▸ Exercise A: In the listing below, reproduce word for word every line from the one containing "[277, 474, 410, 498]" down to the one containing "ball in hand getting ready to throw up in air", both included.

▸ Provided passage:
PROFILE The Liberal Democrats: A party that wants it both ways

By voting for Charles Kennedy as leader, they rejected protest for power. So why did he have to meet Tony Blair in secret?

What are the Liberal Democrats for?" How that damned wretched question infuriates the curious assortment of political activists who gather each year for their week in the limelight. The sensible, the silly, the self-righteous, the moderates, the progressives, the moderately progressive, all unite in anger when the question is posed.

"What are we for?" they cry. "We run a large chunk of the country for a start," they continue, referring to their municipal might. "And...", but usually at around this point the indignation subsides. The rest of the answer is too complex and potentially divisive for this small, still evolving, ill-defined party to chorus in unity any longer.

There was a time not so long ago when the "What are you for?" question was answered more easily. In the 1980s when Labour was anchored on the left and the Tories were heading for their Thatcherite idyll on the right, the third party had plenty of political space to itself. With the old Alliance soaring briefly in the polls, the euphoric followers of the Liberal and Social Democratic parties could claim they had the most noble purpose. They represented the aspirations of those many voters who were being callously and foolishly ignored by the big two parties. Since Tony Blair became leader of a party that soars in the polls and wins landslide elections, the case cannot be put so convincingly.

But, in a way, the question that so annoys the party's hard-working activists is a rather flattering one. It assumes that they have answered already two other, more fundamental questions. One of these is: "What do the Liberal Democrats stand for?" and the other is even more basic: "Who are the Liberal Democrats?". Such questions , if posed to the faithful in Harrogate this week, would make their blood boil. Untested by a largely indifferent media, they have a well-developed sense of their historic mission, at odds with the degree of power they exert.

But who are they? Consider the contrasting views of the two most senior politicians who have been involved with the third party of British politics.

First Tony Blair, despairing of his own party in the 1980s, became an admirer not only of the Liberal Democrats but the Liberal tradition. He liked and admired some of the party's senior figures more than some of those who sat on his own front bench. For the powerless Blair in the 1980s and 1990s, the Liberal Democrats had policies and traditions closer to the aspirations of ordinary voters. He saw closer ties with the party as not only desirable, but a precondition to a period of sustained power.

[Entries from a question set]
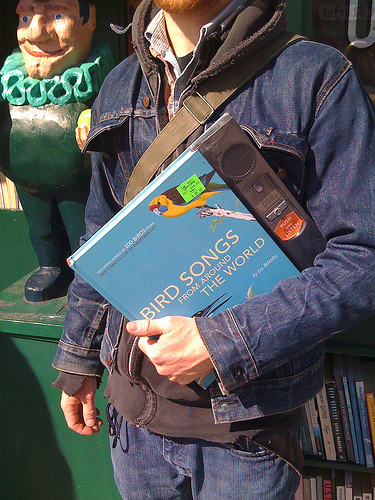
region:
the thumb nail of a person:
[125, 317, 141, 336]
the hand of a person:
[125, 306, 224, 391]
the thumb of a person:
[124, 309, 177, 339]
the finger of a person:
[61, 401, 95, 439]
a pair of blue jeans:
[98, 395, 305, 498]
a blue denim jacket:
[43, 16, 368, 426]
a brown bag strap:
[118, 27, 306, 211]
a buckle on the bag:
[178, 86, 216, 125]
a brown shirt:
[46, 305, 301, 453]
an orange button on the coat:
[137, 91, 153, 110]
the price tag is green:
[180, 177, 208, 200]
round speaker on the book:
[221, 142, 258, 183]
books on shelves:
[274, 379, 374, 497]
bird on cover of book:
[140, 169, 233, 216]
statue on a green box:
[10, 21, 73, 445]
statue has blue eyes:
[11, 9, 71, 27]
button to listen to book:
[268, 203, 286, 219]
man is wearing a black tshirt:
[169, 43, 197, 70]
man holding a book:
[115, 133, 371, 358]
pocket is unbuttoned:
[84, 119, 127, 158]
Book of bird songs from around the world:
[65, 126, 299, 325]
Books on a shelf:
[314, 379, 370, 462]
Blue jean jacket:
[48, 13, 369, 413]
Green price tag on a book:
[173, 172, 206, 202]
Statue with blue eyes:
[5, 1, 98, 301]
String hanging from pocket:
[102, 395, 127, 451]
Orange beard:
[149, 0, 219, 19]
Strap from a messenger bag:
[123, 45, 261, 199]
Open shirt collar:
[139, 15, 181, 84]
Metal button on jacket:
[139, 92, 154, 115]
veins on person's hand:
[169, 352, 208, 375]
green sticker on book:
[156, 177, 212, 213]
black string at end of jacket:
[96, 399, 130, 446]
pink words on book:
[148, 244, 265, 299]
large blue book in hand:
[51, 162, 334, 357]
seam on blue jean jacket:
[165, 302, 271, 401]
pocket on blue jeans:
[221, 430, 298, 469]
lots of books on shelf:
[310, 383, 365, 464]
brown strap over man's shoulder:
[88, 77, 234, 175]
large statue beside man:
[11, 13, 97, 211]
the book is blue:
[64, 234, 250, 413]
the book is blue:
[57, 137, 331, 418]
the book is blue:
[90, 177, 308, 350]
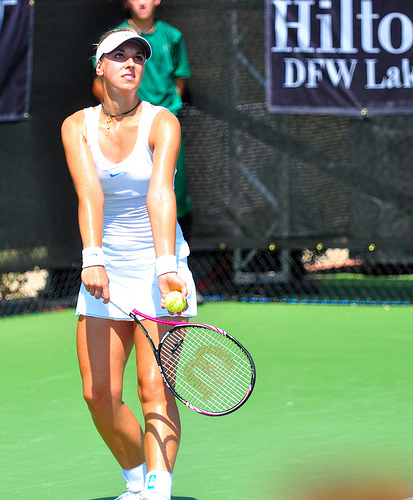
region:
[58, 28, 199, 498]
woman playing tennis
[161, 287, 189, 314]
ball in womans hand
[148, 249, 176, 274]
womans left arm band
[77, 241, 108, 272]
womans white arm band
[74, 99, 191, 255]
womans white tank top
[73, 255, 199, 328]
womans white skort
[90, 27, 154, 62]
sun visor the woman is wearing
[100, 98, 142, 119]
choker necklace the woman is wearing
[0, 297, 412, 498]
green tennis court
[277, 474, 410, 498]
photographers finger in front of lens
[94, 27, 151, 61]
girl wearing visor for protection against sun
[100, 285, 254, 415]
raising tennis racket to serve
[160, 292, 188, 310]
ball in hand getting ready to throw up in air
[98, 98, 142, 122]
wearing pendant around neck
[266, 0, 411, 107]
large advertisment sign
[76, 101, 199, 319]
wearing white tennis outfit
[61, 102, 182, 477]
skin glistening with sweat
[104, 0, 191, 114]
man standing in the background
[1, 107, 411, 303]
fence in the background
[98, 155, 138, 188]
wearing nike logo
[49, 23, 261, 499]
woman preparing to serve tennis ball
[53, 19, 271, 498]
tennis player holding tennis racket and tennis ball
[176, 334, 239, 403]
sport brand logo on mesh of tennis racket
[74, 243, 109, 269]
white wrist band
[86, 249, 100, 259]
dark nike logo on white wristband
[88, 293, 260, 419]
pink and black tennis racket with white handle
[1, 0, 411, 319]
tall chain link metal fence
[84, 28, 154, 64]
white visor on woman's head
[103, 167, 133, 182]
nike logo on front of white tank top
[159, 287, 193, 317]
green tennis ball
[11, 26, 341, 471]
woman playing tennis on court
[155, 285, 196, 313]
yellow tennis ball in hand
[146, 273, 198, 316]
hand holding yellow tennis ball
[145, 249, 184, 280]
white wrist band on woman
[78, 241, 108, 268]
white wrist band on woman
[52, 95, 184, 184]
sweat glistening on woman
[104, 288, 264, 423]
pink and black tennis racket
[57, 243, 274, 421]
hand holding tennis racket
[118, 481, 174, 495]
tops of white tennis shoes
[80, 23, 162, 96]
white tennis visor on head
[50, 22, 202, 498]
Women playing tennis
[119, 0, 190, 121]
boy in background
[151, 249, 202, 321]
tennis ball in hand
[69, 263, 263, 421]
Tennis racket in hand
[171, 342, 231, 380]
strings on tennis racket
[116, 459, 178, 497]
white tennis socks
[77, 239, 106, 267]
white sweat band on tennis player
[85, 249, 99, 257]
company logo on white sweatband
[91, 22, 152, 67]
hat on tennis players head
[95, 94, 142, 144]
necklace on tennis player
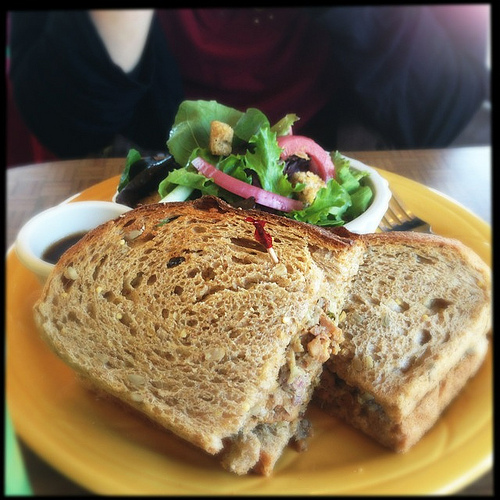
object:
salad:
[114, 99, 372, 230]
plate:
[0, 164, 500, 500]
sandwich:
[30, 201, 499, 482]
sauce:
[41, 229, 88, 265]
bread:
[314, 227, 499, 455]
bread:
[32, 202, 366, 477]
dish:
[15, 200, 134, 279]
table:
[0, 156, 496, 495]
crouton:
[209, 120, 233, 156]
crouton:
[293, 170, 328, 208]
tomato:
[276, 135, 336, 180]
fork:
[376, 190, 434, 233]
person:
[0, 0, 488, 162]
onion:
[189, 156, 305, 213]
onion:
[158, 185, 194, 203]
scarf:
[173, 12, 334, 137]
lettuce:
[247, 107, 288, 193]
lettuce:
[293, 149, 373, 226]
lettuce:
[167, 99, 238, 163]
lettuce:
[120, 149, 144, 190]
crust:
[73, 202, 346, 252]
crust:
[360, 236, 451, 279]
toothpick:
[244, 217, 279, 264]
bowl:
[328, 148, 392, 238]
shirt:
[161, 12, 337, 129]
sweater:
[6, 5, 494, 157]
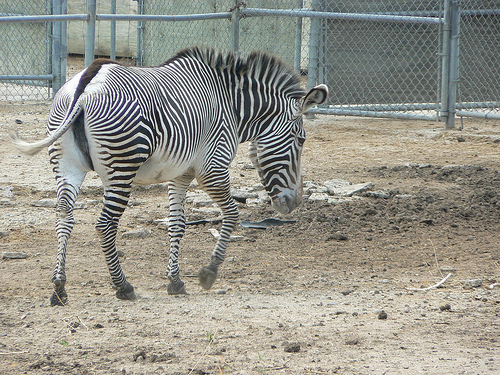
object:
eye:
[296, 137, 305, 144]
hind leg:
[92, 130, 156, 285]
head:
[247, 81, 328, 215]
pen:
[2, 1, 483, 371]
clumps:
[304, 210, 456, 263]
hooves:
[168, 279, 188, 295]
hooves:
[117, 286, 140, 301]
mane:
[263, 59, 309, 76]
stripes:
[123, 104, 131, 158]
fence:
[3, 0, 498, 132]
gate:
[442, 0, 499, 133]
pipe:
[0, 5, 440, 39]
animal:
[10, 45, 329, 307]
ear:
[301, 83, 329, 118]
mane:
[255, 55, 271, 95]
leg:
[48, 146, 92, 277]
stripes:
[208, 111, 234, 138]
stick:
[402, 268, 470, 304]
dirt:
[450, 345, 497, 374]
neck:
[226, 70, 285, 143]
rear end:
[7, 56, 109, 157]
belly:
[133, 153, 193, 193]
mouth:
[271, 193, 298, 214]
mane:
[220, 45, 233, 102]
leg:
[93, 163, 139, 287]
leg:
[163, 180, 186, 297]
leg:
[192, 161, 242, 266]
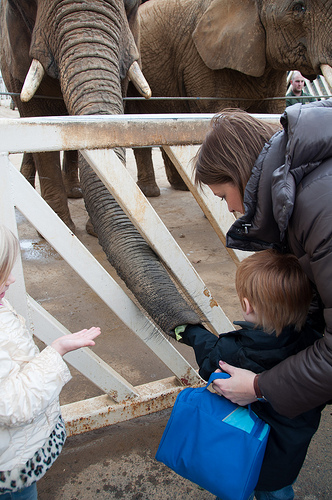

▸ Exercise B: From the Liberal Democrats profile, quote everything from "By voting for" down to "unity any longer.".

▸ Written reply A:
[277, 474, 410, 498]
photographers finger in front of lens
[94, 27, 151, 61]
girl wearing visor for protection against sun
[100, 285, 254, 415]
raising tennis racket to serve
[160, 292, 188, 310]
ball in hand getting ready to throw up in air

▸ Written reply B:
By voting for Charles Kennedy as leader, they rejected protest for power. So why did he have to meet Tony Blair in secret?

What are the Liberal Democrats for?" How that damned wretched question infuriates the curious assortment of political activists who gather each year for their week in the limelight. The sensible, the silly, the self-righteous, the moderates, the progressives, the moderately progressive, all unite in anger when the question is posed.

"What are we for?" they cry. "We run a large chunk of the country for a start," they continue, referring to their municipal might. "And...", but usually at around this point the indignation subsides. The rest of the answer is too complex and potentially divisive for this small, still evolving, ill-defined party to chorus in unity any longer.